═════ Reading passage ═════
[erlang-questions] Proposal: add lists:intersperse/2 and lists:intercalate/2

Mike French mfrench@REDACTED
Tue Mar 8 08:46:33 CET 2016


For me, Clifford Algebras are all about the physics, not the math.

Haskell : Erlang :: Clifford Algebra : Gibbs' vector notation

So the usual Gibbs vector analysis stuff is a pile of loosely typed expressions that work most of the time if you are careful, but Clifford Algebra is a beautiful strongly typed hierarchy, which is usually correct by construction, but rarely used in the real world. 

I would honestly implore everyone to read some of David Hestenes's work on Geometric Algebra for the sheer aesthetic pleasure of seeing how something can be beautiful, powerful and true (in the physics sense of gaining useful insight) all at the same time. 

Regards,
Mike
________________________________________
From: erlang-questions-bounces@REDACTED <erlang-questions-bounces@REDACTED> on behalf of Richard A. O'Keefe <ok@REDACTED>
Sent: Tuesday, March 8, 2016 02:55
To: Garrett Smith; Jesper Louis Andersen
Cc: Erlang (E-mail)
Subject: Re: [erlang-questions] Proposal: add lists:intersperse/2 and lists:intercalate/2

On 8/03/16 4:53 am, Garrett Smith wrote:
>
> For whatever reason FP pedantry is not a draw for me. When I need
> inspiration I look to Python. Maybe that's the wrong direction and we
> need to drive our community through more gates.
═════ Raw data ═════
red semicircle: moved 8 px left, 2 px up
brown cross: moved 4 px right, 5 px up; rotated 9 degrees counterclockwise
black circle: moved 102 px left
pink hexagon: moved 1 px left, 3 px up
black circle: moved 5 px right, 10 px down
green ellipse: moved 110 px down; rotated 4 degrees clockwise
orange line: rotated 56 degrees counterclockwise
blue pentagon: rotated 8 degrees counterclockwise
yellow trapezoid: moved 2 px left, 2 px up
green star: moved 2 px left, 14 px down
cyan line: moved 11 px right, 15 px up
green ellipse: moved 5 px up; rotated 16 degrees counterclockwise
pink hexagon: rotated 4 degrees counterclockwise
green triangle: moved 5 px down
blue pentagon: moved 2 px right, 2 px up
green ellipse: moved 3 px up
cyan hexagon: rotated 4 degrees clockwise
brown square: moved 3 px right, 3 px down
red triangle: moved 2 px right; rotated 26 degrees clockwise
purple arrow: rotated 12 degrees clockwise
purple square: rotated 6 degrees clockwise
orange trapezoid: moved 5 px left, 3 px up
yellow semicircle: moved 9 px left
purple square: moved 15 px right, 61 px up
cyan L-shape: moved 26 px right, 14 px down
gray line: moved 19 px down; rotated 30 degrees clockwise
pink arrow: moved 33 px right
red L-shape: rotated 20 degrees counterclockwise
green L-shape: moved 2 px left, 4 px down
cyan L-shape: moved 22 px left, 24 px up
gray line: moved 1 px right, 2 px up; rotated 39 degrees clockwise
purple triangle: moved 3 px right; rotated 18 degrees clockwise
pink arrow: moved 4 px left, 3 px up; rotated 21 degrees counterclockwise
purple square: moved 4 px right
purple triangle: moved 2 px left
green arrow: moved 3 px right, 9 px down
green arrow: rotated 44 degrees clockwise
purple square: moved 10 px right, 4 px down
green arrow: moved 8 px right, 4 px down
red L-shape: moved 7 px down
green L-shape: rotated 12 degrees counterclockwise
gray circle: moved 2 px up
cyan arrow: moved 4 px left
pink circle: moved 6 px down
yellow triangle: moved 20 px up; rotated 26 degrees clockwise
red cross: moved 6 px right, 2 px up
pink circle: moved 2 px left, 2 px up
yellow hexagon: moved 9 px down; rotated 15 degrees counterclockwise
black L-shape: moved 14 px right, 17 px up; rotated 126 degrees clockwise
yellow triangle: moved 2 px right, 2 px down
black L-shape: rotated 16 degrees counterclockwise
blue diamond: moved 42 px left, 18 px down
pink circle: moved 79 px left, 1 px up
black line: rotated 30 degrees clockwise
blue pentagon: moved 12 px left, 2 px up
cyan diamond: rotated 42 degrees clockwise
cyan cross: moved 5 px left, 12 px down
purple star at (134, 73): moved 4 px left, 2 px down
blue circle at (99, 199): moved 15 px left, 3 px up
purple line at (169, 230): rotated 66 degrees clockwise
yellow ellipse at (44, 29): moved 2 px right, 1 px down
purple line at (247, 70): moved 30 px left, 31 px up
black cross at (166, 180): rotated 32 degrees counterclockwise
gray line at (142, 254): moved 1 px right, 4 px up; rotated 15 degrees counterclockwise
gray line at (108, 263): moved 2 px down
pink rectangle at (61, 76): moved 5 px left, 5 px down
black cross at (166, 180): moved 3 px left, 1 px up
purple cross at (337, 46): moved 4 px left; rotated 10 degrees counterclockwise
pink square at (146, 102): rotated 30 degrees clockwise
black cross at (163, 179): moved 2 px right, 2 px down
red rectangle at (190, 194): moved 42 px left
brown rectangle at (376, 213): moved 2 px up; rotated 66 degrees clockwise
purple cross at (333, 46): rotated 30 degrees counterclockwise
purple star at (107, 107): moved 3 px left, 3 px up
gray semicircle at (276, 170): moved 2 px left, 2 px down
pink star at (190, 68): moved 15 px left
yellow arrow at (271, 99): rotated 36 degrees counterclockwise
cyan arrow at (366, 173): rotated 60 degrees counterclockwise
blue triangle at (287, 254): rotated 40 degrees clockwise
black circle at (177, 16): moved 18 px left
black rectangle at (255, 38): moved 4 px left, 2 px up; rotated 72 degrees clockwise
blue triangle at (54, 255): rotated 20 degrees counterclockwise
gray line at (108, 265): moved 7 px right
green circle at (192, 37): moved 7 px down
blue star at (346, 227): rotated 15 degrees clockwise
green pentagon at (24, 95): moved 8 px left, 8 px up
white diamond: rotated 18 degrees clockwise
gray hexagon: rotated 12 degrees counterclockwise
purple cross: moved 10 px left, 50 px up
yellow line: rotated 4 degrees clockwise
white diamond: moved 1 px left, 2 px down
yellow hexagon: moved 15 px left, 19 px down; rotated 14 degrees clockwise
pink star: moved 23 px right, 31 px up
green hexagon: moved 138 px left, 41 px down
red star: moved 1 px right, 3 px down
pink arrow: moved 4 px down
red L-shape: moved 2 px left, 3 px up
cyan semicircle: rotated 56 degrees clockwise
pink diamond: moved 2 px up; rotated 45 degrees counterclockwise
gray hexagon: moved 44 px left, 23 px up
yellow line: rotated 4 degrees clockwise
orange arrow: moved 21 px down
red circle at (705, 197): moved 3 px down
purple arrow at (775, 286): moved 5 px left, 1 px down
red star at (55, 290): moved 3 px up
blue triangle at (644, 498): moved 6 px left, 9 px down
═════
### What to work on
1. Answer these from the mailing-list message about Clifford Algebra:
(a) Whose work on Geometric Algebra does Mike urge everyone to read?
(b) When was Richard A. O'Keefe's reply sent?
(c) Where does Garrett Smith say he looks when he needs inspiration?
2. Write what comes next in the mailing-list message about Clifford Algebra, starting after its final line.

### Answers by item
1.
(a) David Hestenes's
(b) Tuesday, March 8, 2016, at 02:55
(c) To Python

2.
I don't know what "drive our community through more gates" means,
but copying Python is *definitely* the wrong direction.  Heck, even
*Python* (3) hasn't followed Python (2)  When it comes to cultural
compatibility with Erlang, Python is better than COBOL, PL/I, or RPG.
But that's about as far as I'd go.

For what it's worth, in Swift there is no 'join' function; instead there
are JoinGenerator and JoinSequence *types*.

Monads aren't pedantry: they're (an instance of) *power*.  If you can
view something as a Monad, then you get a range of useful operations
for free.  (And this applies to other things like Monoid as well.) It's
not, I think, unfair to say that
Haskell : Erlang :: Category Theory : Naive Set Theory.
I'm a set theory person myself; I have been trying for years to get
further than chapter 3 of any category theory textbook and failing.
(Not unlike the way I get the generalisation of vector spaces to
tensor algebras, but then Clifford algebras trigger math-acrophobia.)
I am very happy with Haskell as a typed functional language, but the
Haskell community does tend to push abstraction to levels where my
ears bleed.  But I understand why they are doing it, and it's not
pedantry:  it's the passionate pursuit of programming power from
precise analogies.  It's the entirely reasonable desire to take a
piece of code that might have worked in Lisp or Erlang and say
"WHY does it work? How can we KNOW before we call it that it's
going to work?"  It's the lazy programmer's wish to write something
just once crossed with the software engineer's wish that it should be
*safe* to do so.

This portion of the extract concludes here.